Das Hessische Gaststättengesetz (HGastG) und die Hessische Bauordnung (HBO) verpflichten seit dem 24.12.2016 neu errichtete oder baulich wesentlich veränderte Gaststätten mit Alkoholausschank zur Bereitstellung von Gästetoilettenanlagen in ausreichender Zahl. Bestehende Betriebe genießen Bestandsschutz, solange keine wesentlichen baulichen Veränderungen vorgenommen werden. Bei Betreiberwechsel, Umbau oder Erweiterung sollte vorab verbindlich geprüft werden, ob die Toilettenpflicht greift.
Gastronomen, die einen Neubau, wesentlichen Umbau, eine Erweiterung oder einen Betreiberwechsel planen, müssen vorab prüfen (lassen), ob die Toilettenpflicht gemäß § 46 Abs. 3 Satz 1 HBO gilt. Ggf. sind Gästetoiletten in ausreichender Zahl (inkl. Waschbecken, Seifenspender, Handtrocknungsvorrichtung) einzubauen. Bei Betreiberwechsel empfiehlt sich eine schriftliche Bestätigung der Bauaufsichtsbehörde.
Gewerbetreibende im Gaststättenbereich sind verpflichtet, die relevanten Vorschriften des Jugendschutzgesetzes (JuSchG) durch einen gut sichtbaren Aushang in ihrem Betrieb bekannt zu machen. Die IHK Frankfurt stellt ein aktuelles Aushang-Muster (Stand Mai 2025) als PDF bereit. Zusätzlich wird vor unseriösen Anbietern gewarnt, die kostenpflichtige Aushangtafeln als gesetzlich vorgeschrieben behaupten.
Aktuellen JuSchG-Aushang (Stand Mai 2025) gut sichtbar und lesbar im Betrieb aushängen. Muster kann kostenlos bei der IHK Frankfurt heruntergeladen werden. Bei verdächtigen Kontaktaufnahmen durch unseriöse Anbieter: nicht auf kostenpflichtige Angebote eingehen, sondern Unterlagen anfordern und Angebot kritisch prüfen.
Der IHK-Frage-Antwort-Katalog erläutert die wesentlichen gewerberechtlichen Pflichten für Gaststättenbetriebe in Hessen: Anzeigepflicht statt Erlaubnispflicht seit 2012, Anzeigepflicht beim Alkoholausschank (inkl. erforderlicher Unterlagen), Anmeldepflicht für temporären Getränke-/Speiseverkauf bei Veranstaltungen seit 2018 sowie die seit 1. Juli 2021 geltende Pflicht zum Anschluss an das Spielersperrsystem OASIS für Betriebe mit Geldspielgeräten.

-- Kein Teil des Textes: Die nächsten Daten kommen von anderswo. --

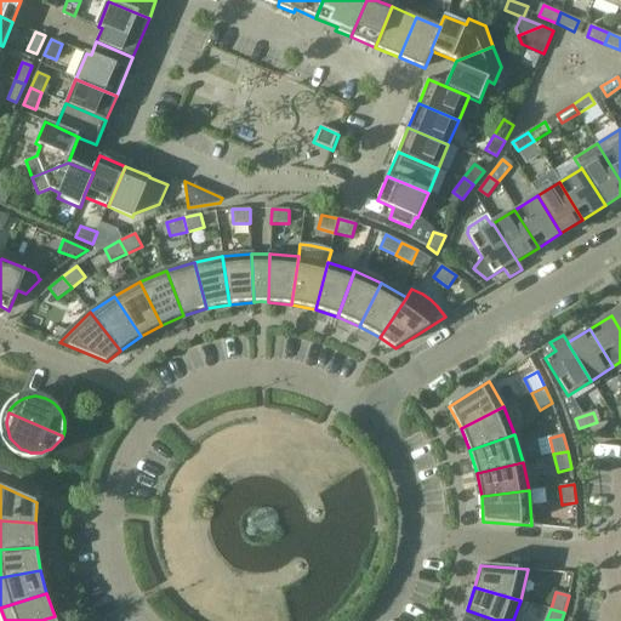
[(495,620),(467,610),(461,620),(495,620)]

Zusätzlich werden Nichtraucherschutzregelungen und bauliche Anforderungen angesprochen.
Frist: 1. July 2021
Gaststättenbetriebe müssen: (1) Alkoholausschank beim Ordnungs-/Gewerbeamt anzeigen (mind. 6 Wochen vor Betriebsbeginn, Unterlagen max. 3 Monate alt); (2) vorübergehenden Verkauf bei Veranstaltungen online beim Ordnungsamt anmelden; (3) bei Geldspielgeräten Anschluss an Spielersperrsystem OASIS beim Regierungspräsidium Darmstadt beantragen und Ausweiskontrolle vor Spielaufnahme durchführen – Verstöße können hohe Bußgelder nach sich ziehen.
Ab dem 1. November 2025 gilt ein neues Verfahren zur Adressänderung beim Gewerbeamt bei einem Unternehmensumzug. Es ersetzt das bisherige Verfahren der „gegenseitigen Unterrichtung". Alle gewerbetreibenden Betriebe – einschließlich Gastronomiebetriebe und Kälte-/Klimatechnik-Handwerksbetriebe – müssen bei einem Umzug das neue Rückmeldeverfahren anwenden.
Frist: 1. November 2025
Bei einem Unternehmensumzug die Adressänderung beim Gewerbeamt nach dem neuen Rückmeldeverfahren (ab 01.11.2025) melden – nicht mehr nach dem alten Verfahren der „gegenseitigen Unterrichtung".
Nein. Paragrafenwächter scannt täglich Amtsblätter, Veterinäramts-Bekanntmachungen und Stadtratsbeschlüsse und schickt Ihnen nur die relevanten Änderungen direkt per E-Mail – kostenlos und ohne Rauschen.
Restaurants und Bars unterliegen u. a. der Lebensmittelhygiene-Verordnung (LMHV), HACCP-Anforderungen, dem Gaststättenrecht, Sperrzeitenverordnungen, Sondernutzungssatzungen für Außengastronomie sowie arbeitsrechtlichen Regelungen wie Mindestlohn und Arbeitszeitgesetz.
Verstöße gegen Hygienevorschriften oder Sondernutzungsregeln können zu Bußgeldern, Betriebsschließungen oder dem Entzug der Konzession führen. Paragrafenwächter informiert Sie proaktiv, bevor solche Fristen ablaufen.
Bundesrecht, Landesrecht und kommunale Satzungen ändern sich im Schnitt mehrfach pro Quartal. Besonders häufig betroffen: Hygiene, Sondernutzungsgebühren und Mindestlohn.